4. Your age determines the hours of sleep your brain needs
There isn’t a “one size fits all” approach to the number of hours of sleep your brain needs. It all depends on a variety of different factors, and one of these factors is age. This is according to Max Hirshkowitz, the Chairman of the Scientific Advisory Council for the National Sleep Foundation (NSF).
Efforts to continuously review and provide scientifically up-to-date information regarding sleeping times are constantly in play at the NSF. Recent work has led to the establishment of a variety of different rules and regulations for people of different ages. Here is what the NSF came up with as far as hours of sleep recommended each night. Additionally, it is not recommended that individuals get more or less than the number of hours stated in these categories:
Individuals between 0 and 3 months of age should aim to get between 14 and 17 hours in a 24-hour cycle. In rare cases, some newborns may need between 11 and 13 hours or between 18 and 19 hours.
Individuals between 4 and 11 months of age should aim to get between 12 and 15 hours. In rare cases, some infants may need between 10 and 11 hours or between 16 and 18 hours.
Individuals between 1 and 2 years of age should aim to get between 11 and 14 hours. In rare cases, some toddlers may need between 9 and 10 hours or between 15 and 16 hours.
Individuals between 3 and 5 years of age should aim to get between 10 and 13 hours. In rare cases, some preschoolers may need between 8 and 9 hours or up to 14 hours.
· School age children
Individuals between 6 and 13 years of age should aim to get between 7 and 8 hours. In rare cases, some school age children may need between 8 and 9 hours or as many as 12 hours.
Individuals between 14 and 17 years of age should aim to get between 8 and 10 hours. In rare cases, some teenagers may need 7 hours or 11 hours.
· Young Adults
Individuals between 18 and 25 years of age should aim to get between 7 and 9 hours. In rare cases, some young adults may need 6 hours or between 10 and 11 hours.

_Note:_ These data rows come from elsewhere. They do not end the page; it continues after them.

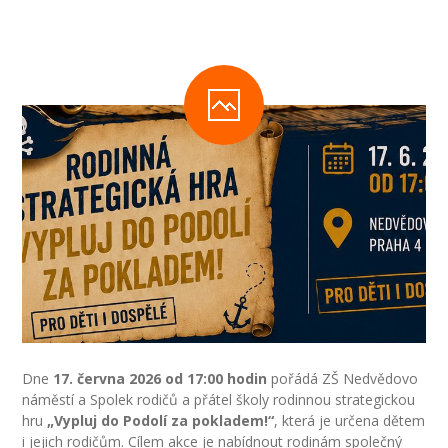
-- Inspekční zpráva
Pedagogický sbor
-- Vedení školy
-- Třídní učitelé
-- Netřídní učitelé
-- Vychovatelé
-- Školní poradenské pracoviště
---- Výchovný poradce
---- Speciální pedagog
Dne
17. června 2026 od 17:00 hodin
pořádá ZŠ Nedvědovo
náměstí a Spolek rodičů a přátel školy rodinnou strategickou
---- Metodik prevence
hru
„Vypluj do Podolí za pokladem!“
, která je určena dětem
i jejich rodičům. Cílem akce je nabídnout rodinám společný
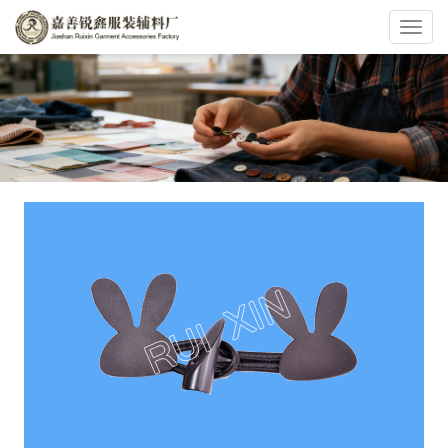
切
换
导
航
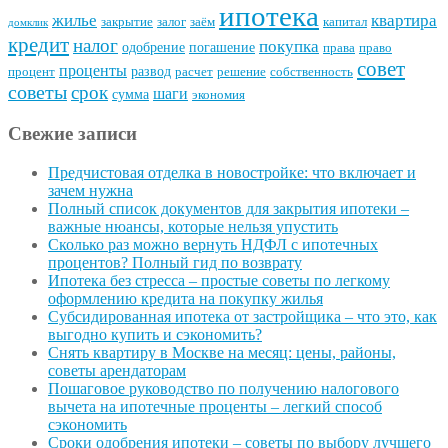
ипотека
квартира
жилье
закрытие
залог
заём
капитал
домклик
кредит
налог
покупка
одобрение
погашение
права
право
совет
проценты
развод
процент
расчет
решение
собственность
советы
срок
шаги
сумма
экономия
Свежие записи
Предчистовая отделка в новостройке: что включает и
зачем нужна
Полный список документов для закрытия ипотеки –
важные нюансы, которые нельзя упустить
Сколько раз можно вернуть НДФЛ с ипотечных
процентов? Полный гид по возврату
Ипотека без стресса – простые советы по легкому
оформлению кредита на покупку жилья
Субсидированная ипотека от застройщика – что это, как
выгодно купить и сэкономить?
Снять квартиру в Москве на месяц: цены, районы,
советы арендаторам
Пошаговое руководство по получению налогового
вычета на ипотечные проценты – легкий способ
сэкономить
Сроки одобрения ипотеки – советы по выбору лучшего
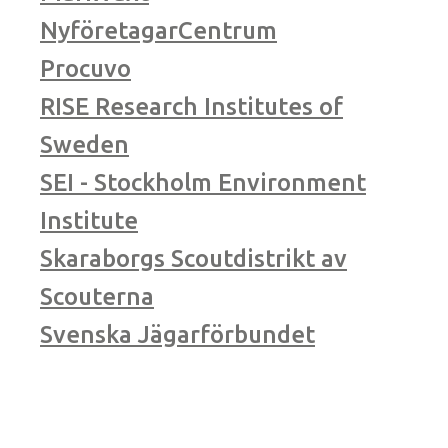
NyföretagarCentrum
Procuvo
RISE Research Institutes of
Sweden
SEI - Stockholm Environment
Institute
Skaraborgs Scoutdistrikt av
Scouterna
Svenska Jägarförbundet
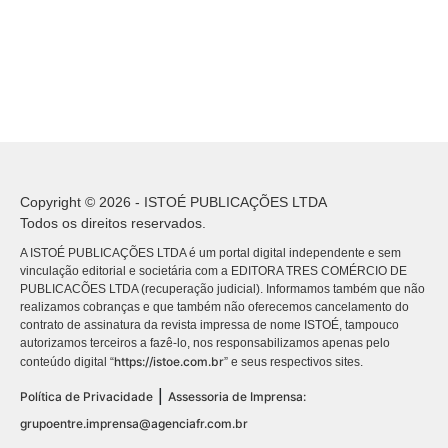
Copyright © 2026 - ISTOÉ PUBLICAÇÕES LTDA
Todos os direitos reservados.
A ISTOÉ PUBLICAÇÕES LTDA é um portal digital independente e sem
vinculação editorial e societária com a EDITORA TRES COMÉRCIO DE
PUBLICACÕES LTDA (recuperação judicial). Informamos também que não
realizamos cobranças e que também não oferecemos cancelamento do
contrato de assinatura da revista impressa de nome ISTOÉ, tampouco
autorizamos terceiros a fazê-lo, nos responsabilizamos apenas pelo
https://istoe.com.br
conteúdo digital “
” e seus respectivos sites.
|
Política de Privacidade
Assessoria de Imprensa:
grupoentre.imprensa@agenciafr.com.br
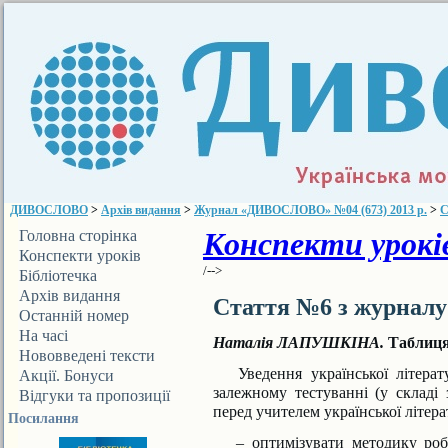
ДИВОСЛОВО
>
Архів видання
>
Журнал «ДИВОСЛОВО» №04 (673) 2013 р.
>
С
Конспекти уроків
Головна сторінка
Конспекти уроків
/-->
Бібліотечка
ДИВОСЛОВА
Архів видання
Стаття №6 з журнал
Останній номер
На часі
Наталія ЛАПУШКІНА.
Таблиця-
Нововведені тексти
Уведення української літера
Акції. Бонуси
залежному тестуванні (у складі 
Відгуки та пропозиції
перед учителем української літер
Посилання
– оптимізувати методику робот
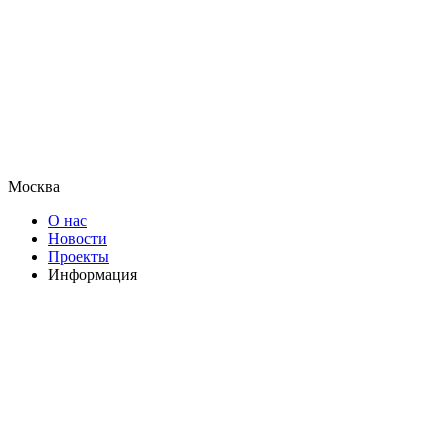
Москва
О нас
Новости
Проекты
Информация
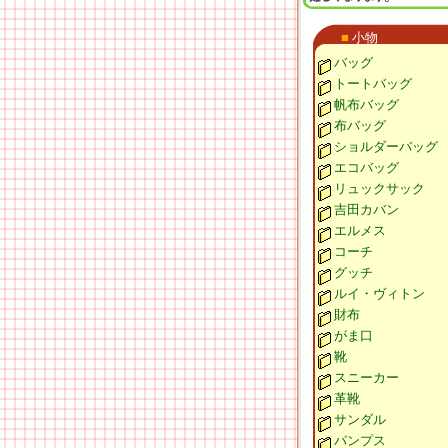
■
小物
バッグ
トートバッグ
帆布バッグ
布バッグ
ショルダーバッグ
エコバッグ
リュックサック
吉田カバン
エルメス
コーチ
グッチ
ルイ・ヴィトン
財布
がま口
靴
スニーカー
革靴
サンダル
パンプス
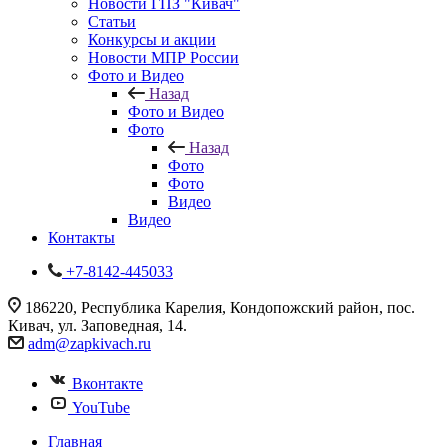
Новости ГПЗ "Кивач"
Статьи
Конкурсы и акции
Новости МПР России
Фото и Видео
Назад
Фото и Видео
Фото
Назад
Фото
Фото
Видео
Видео
Контакты
+7-8142-445033
186220, Республика Карелия, Кондопожский район, пос.
Кивач, ул. Заповедная, 14.
adm@zapkivach.ru
Вконтакте
YouTube
Главная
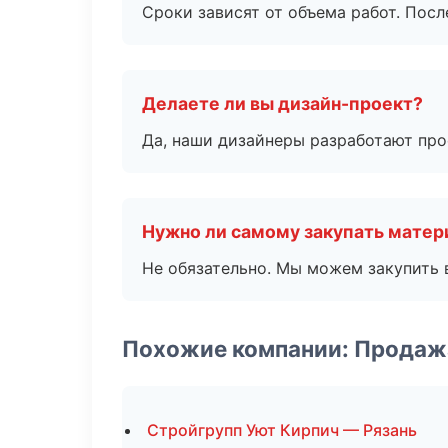
Сроки зависят от объема работ. Посл
Делаете ли вы дизайн-проект?
Да, наши дизайнеры разработают про
Нужно ли самому закупать мате
Не обязательно. Мы можем закупить 
Похожие компании: Продаж
Стройгрупп Уют Кирпич — Рязань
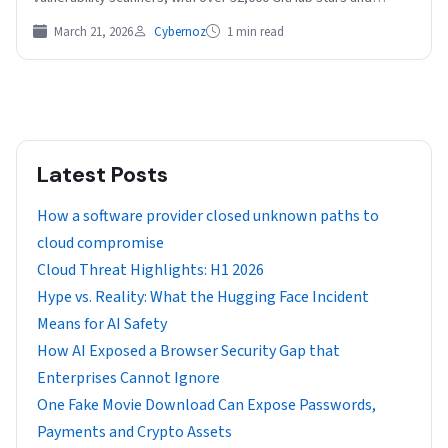
more…
March 21, 2026
Cybernoz
1 min read
Latest Posts
How a software provider closed unknown paths to
cloud compromise
Cloud Threat Highlights: H1 2026
Hype vs. Reality: What the Hugging Face Incident
Means for AI Safety
How AI Exposed a Browser Security Gap that
Enterprises Cannot Ignore
One Fake Movie Download Can Expose Passwords,
Payments and Crypto Assets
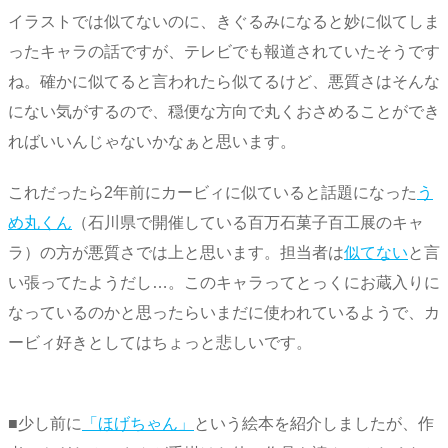
イラストでは似てないのに、きぐるみになると妙に似てしま
ったキャラの話ですが、テレビでも報道されていたそうです
ね。確かに似てると言われたら似てるけど、悪質さはそんな
にない気がするので、穏便な方向で丸くおさめることができ
ればいいんじゃないかなぁと思います。
これだったら2年前にカービィに似ていると話題になった
う
め丸くん
（石川県で開催している百万石菓子百工展のキャ
ラ）の方が悪質さでは上と思います。担当者は
似てない
と言
い張ってたようだし…。このキャラってとっくにお蔵入りに
なっているのかと思ったらいまだに使われているようで、カ
ービィ好きとしてはちょっと悲しいです。
■少し前に
「ほげちゃん」
という絵本を紹介しましたが、作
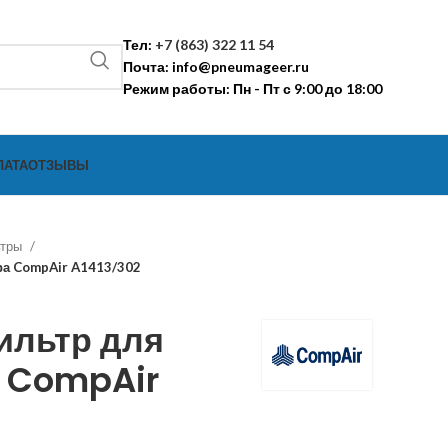
Тел:
+7 (863) 322 11 54
Почта:
info@pneumageer.ru
Режим работы: Пн - Пт с 9:00 до 18:00
ЛАТА
ОТЗЫВЫ
ьтры
а CompAir A1413/302
ильтр для
 CompAir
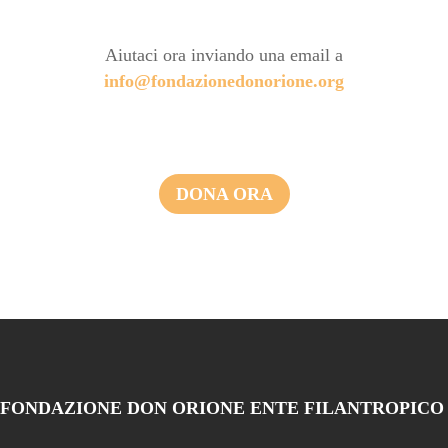
Aiutaci ora inviando una email a
info@fondazionedonorione.org
DONA ORA
FONDAZIONE DON ORIONE ENTE FILANTROPICO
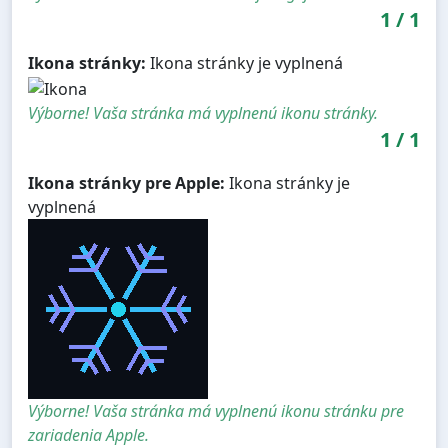
1
/
1
Ikona stránky:
Ikona stránky je vyplnená
Výborne! Vaša stránka má vyplnenú ikonu stránky.
1
/
1
Ikona stránky pre Apple:
Ikona stránky je
vyplnená
Výborne! Vaša stránka má vyplnenú ikonu stránku pre
zariadenia Apple.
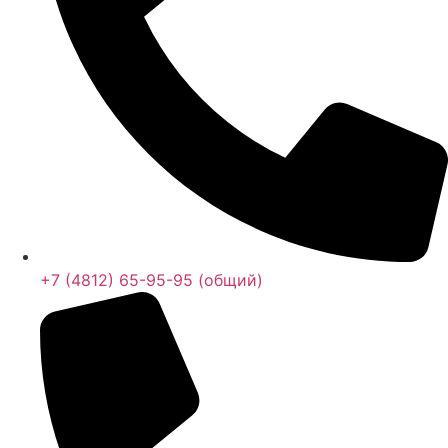
+7 (4812) 65-95-95 (общий)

Individuals between 26 and 64 years of age should aim to get between 7 and 9 hours. In rare cases, some adults may need 6 hours or 10 hours.
· Senior citizens
Individuals above the age of 65 should aim to get between 7 and 8 hours. In rare cases, some senior citizens may need between 5- 6 hours or 9 hours.
5. Your individual needs also show how many hours of sleep your brain needs
No matter how much scientists churn out facts and figures, there is no denying that every unique person has different needs. Some people absolutely cannot function on limited sleep. Others pull regular all-nighters that, while not healthy, don’t seem to affect their daily function much.